**Задание**
Выпишите из текста для чтения все географические названия: города, местечки, местности и речные долины.

**Текст для чтения**
-------

Префект указал на разбитые здания.
— Когда кончится война, мы построим новый Шабац,— сказал он.— Правительство уже издало приказ, что никто не должен ремонтировать разрушенные дома — они должны быть выстроены целиком заново.


ИСТРЕБЛЕННАЯ НАЦИЯ

   На следующее утро мы сели в поезд узкоколейной железной дороги, пересекающей богатейшую часть Мачвы и соединяющей долину Дрины с долиной Савы. За нашим вагоном следовало четыре товарных, набитых беженцами, главным образом женщинами и детьми, возвращающимися домой, откуда они бежали пешком, бросив все, шесть месяцев тому назад, перед австрийским наступлением. Мы медленно двигались по обширной плодородной равнине, белой от цветущих фруктовых садов и зеленой от высокой травы и молодой зелени, между невозделанных полей, заросших сорными травами, и мимо белых хат, почерневших от огня. Вся эта местность была выжжена и разграблена, а население перебито. Не было видно ни одного вола, и на целые мили ни одного человека. Мы проезжали через маленькие городки, где трава росла на улице и не было и признака живущих людей. Иногда поезд останавливался, чтобы дать сойти беженцам. Они стояли около полотна со всем своим имуществом в мешках за плечами, молча глядя на развалины своих домов.
   Префект ехал вместе с нами, останавливая поезд на час, или около того, в разных деревнях, чтобы показать нам их состояние. Так мы посетили Прнжавор, прежде небольшое богатое местечко с тремя тысячами жителей, а теперь пустошь с сожженными и разрушенными строениями.
   На станции нам представили Самуровича — депутата Скупщины,—высокого, неуклюжего старика хуторянина в крестьянской одежде из грубой коричневой шерсти. Он указал на раз-лившуюся около железнодорожного полотна грязную воду, где возвышался земляной холмик с двумя деревянными крестами.

-------

**Исходные строки**
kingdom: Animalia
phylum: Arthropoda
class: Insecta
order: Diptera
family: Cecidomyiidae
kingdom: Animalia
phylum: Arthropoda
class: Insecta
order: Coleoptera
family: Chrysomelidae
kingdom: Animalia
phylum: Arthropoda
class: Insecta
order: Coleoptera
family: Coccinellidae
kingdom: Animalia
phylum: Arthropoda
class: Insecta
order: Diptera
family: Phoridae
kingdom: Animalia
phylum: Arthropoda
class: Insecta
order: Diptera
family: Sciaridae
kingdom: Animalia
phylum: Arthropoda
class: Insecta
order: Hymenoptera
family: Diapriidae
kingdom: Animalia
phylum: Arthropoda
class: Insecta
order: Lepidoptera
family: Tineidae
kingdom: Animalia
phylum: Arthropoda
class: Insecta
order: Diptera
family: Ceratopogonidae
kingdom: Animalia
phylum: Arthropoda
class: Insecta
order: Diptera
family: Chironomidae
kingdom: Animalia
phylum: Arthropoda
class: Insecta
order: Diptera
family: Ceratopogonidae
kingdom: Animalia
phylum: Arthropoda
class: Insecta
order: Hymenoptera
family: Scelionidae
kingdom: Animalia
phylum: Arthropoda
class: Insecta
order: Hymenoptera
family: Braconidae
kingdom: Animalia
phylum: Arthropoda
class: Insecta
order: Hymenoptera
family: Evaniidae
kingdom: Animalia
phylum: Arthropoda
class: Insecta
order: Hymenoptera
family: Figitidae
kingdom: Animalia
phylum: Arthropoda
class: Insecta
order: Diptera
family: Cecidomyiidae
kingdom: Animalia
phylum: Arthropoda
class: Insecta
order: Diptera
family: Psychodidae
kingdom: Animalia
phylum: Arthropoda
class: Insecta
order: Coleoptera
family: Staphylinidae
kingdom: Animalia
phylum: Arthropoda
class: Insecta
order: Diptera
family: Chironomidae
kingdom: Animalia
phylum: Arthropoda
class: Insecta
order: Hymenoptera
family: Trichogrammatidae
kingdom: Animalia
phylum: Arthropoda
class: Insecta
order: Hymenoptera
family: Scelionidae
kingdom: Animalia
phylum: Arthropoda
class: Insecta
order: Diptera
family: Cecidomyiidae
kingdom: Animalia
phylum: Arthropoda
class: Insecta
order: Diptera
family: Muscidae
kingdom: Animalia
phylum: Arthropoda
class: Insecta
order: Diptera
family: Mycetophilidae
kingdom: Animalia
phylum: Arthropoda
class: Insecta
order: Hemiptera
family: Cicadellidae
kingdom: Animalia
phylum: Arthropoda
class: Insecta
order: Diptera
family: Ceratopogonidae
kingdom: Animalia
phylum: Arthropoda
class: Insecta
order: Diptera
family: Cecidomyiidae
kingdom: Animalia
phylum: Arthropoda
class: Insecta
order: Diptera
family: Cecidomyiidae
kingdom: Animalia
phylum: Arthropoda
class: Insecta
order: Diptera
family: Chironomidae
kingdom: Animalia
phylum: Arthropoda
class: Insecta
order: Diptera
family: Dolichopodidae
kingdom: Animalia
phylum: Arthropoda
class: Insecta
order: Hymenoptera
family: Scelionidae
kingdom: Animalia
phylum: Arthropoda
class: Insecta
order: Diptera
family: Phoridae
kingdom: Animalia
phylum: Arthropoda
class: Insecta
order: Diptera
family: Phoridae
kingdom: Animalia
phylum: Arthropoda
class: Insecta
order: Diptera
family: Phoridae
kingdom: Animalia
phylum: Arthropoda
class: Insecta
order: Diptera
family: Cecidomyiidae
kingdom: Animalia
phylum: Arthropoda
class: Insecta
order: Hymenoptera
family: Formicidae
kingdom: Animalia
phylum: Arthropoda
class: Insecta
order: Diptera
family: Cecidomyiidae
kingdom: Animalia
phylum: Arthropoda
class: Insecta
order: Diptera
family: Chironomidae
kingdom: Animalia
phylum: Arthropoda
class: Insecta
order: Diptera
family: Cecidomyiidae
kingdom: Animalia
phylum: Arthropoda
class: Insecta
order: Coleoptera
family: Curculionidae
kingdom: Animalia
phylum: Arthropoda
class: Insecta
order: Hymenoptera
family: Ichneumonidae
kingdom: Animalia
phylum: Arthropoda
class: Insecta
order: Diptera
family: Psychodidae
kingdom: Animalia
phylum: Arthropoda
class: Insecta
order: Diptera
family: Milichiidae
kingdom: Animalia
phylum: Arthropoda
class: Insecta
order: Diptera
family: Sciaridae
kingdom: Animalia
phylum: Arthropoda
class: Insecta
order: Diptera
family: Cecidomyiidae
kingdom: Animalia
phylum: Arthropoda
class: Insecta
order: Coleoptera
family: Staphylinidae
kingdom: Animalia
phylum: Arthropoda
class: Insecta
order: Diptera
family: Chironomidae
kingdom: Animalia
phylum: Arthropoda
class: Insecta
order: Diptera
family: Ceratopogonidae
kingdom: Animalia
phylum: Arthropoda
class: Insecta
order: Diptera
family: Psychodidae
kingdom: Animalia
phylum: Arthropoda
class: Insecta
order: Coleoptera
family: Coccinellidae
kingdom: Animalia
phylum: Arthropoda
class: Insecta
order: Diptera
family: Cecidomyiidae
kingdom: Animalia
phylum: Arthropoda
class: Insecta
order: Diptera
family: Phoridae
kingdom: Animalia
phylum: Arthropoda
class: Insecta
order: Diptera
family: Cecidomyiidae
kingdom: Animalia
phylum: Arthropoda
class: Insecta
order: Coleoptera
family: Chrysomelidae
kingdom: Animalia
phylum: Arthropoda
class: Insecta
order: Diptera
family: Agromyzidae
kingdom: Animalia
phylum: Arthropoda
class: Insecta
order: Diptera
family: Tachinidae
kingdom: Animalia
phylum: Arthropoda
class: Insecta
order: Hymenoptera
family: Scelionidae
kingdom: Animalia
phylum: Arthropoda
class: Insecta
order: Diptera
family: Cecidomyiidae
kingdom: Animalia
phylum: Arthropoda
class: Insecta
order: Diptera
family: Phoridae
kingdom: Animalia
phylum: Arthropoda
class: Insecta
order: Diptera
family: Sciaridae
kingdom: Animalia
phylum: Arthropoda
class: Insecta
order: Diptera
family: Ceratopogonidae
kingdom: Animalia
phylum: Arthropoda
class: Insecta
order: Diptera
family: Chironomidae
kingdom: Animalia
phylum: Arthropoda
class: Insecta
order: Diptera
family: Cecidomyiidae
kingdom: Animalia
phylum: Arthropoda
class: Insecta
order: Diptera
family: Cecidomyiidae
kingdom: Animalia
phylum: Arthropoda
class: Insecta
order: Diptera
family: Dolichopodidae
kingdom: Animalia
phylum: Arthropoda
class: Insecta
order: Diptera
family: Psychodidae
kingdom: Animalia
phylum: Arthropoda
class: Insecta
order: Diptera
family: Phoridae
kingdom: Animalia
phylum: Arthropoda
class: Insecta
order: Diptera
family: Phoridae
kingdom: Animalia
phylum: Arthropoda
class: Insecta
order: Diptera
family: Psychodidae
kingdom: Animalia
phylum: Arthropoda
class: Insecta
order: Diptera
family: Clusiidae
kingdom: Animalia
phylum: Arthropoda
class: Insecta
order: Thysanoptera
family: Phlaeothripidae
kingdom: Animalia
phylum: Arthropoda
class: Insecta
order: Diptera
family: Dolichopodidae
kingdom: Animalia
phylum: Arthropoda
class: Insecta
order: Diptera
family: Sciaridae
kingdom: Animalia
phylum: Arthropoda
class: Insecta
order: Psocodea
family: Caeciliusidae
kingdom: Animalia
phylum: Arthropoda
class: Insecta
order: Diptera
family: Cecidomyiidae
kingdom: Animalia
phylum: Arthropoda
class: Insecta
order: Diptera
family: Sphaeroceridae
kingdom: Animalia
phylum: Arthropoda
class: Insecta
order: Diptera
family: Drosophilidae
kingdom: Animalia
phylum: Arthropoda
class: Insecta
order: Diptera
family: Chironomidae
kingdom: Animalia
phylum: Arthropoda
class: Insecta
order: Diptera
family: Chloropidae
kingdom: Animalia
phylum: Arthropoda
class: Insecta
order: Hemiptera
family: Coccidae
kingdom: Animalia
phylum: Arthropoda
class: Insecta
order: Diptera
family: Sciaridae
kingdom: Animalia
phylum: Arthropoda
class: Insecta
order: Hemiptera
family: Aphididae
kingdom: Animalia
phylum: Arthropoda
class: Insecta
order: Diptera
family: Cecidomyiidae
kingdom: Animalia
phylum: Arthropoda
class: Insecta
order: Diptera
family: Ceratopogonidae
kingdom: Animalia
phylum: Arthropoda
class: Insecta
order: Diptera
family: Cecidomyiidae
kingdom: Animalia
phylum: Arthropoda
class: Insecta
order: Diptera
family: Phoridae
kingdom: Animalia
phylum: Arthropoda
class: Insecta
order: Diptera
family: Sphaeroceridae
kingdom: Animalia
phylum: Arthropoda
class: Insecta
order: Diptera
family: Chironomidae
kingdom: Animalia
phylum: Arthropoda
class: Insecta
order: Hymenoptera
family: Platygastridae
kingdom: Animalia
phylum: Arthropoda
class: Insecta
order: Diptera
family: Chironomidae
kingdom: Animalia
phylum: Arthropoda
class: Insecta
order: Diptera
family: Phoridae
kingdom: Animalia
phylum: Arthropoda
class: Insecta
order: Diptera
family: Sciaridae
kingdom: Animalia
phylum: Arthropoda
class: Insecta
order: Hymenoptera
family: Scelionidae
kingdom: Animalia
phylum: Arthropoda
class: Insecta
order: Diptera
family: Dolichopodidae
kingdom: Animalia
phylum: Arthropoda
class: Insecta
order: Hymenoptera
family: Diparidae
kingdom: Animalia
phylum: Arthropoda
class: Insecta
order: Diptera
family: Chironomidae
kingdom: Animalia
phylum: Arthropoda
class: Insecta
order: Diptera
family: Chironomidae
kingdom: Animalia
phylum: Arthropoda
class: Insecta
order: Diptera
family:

-------

**Решение**
Шабац, Мачва, долина Дрины, долина Савы, Прнжавор.